:: SOURCE DOCUMENT ::
As a queer bicultural woman, I was born to a British mother and a Greek father. I was born in the UK, raised in Greece, and brought up bilingual. Having dual heritage (with the added extra of being queer) for me, resulted in researching the complexity of a hybrid cultural experience and intersectional identities. Having a background in fashion, led me to approach this project as a practice led endeavour. My research is an exploration of gender-neutral fashion as a way of communicating my cultural experience.

The project is divided into two segments. Throughout the first, I am designing inspired by traditional Greek culture and folklore and creating garments using contemporary western construction techniques. Specifically, I am looking at traditional Greek folk dress of the 19th – 20th century and merging them with a British design aesthetic that does not conform to gender binaries. Due to COVID-19 and the implications surrounding the pandemic, these designs are realised using 3D Digital Fashion Design Systems. Surprisingly, this has enriched the research in a way that I am able to design and develop practice in a hybrid space (between 2D & 3D digital platforms), produce hybrid gender-neutral garments to articulate the hybrid experience of queer bicultural displacement. The other segment of the research involves the composition of blog posts that provide an insight into the processes, using autoethnographic reflection to capture the emotionally felt response to my experience of hybridity.

:: GIVEN MATERIAL ::
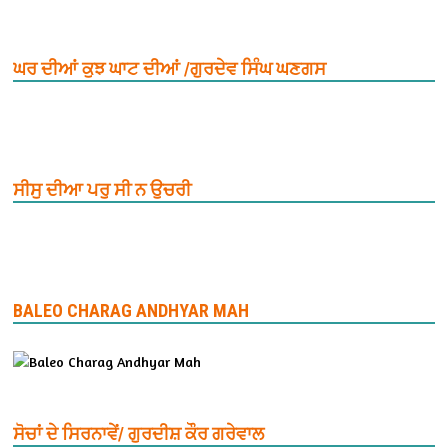
ਘਰ ਦੀਆਂ ਕੁਝ ਘਾਟ ਦੀਆਂ /ਗੁਰਦੇਵ ਸਿੰਘ ਘਣਗਸ
ਸੀਸੁ ਦੀਆ ਪਰੁ ਸੀ ਨ ਉਚਰੀ
BALEO CHARAG ANDHYAR MAH
ਸੋਚਾਂ ਦੇ ਸਿਰਨਾਵੇਂ/ ਗੁਰਦੀਸ਼ ਕੌਰ ਗਰੇਵਾਲ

:: WHAT IS EXPECTED ::
Please give the period of traditional Greek folk dress examined in the first segment of the research project description.

:: ANSWER ::
The 19th to 20th century.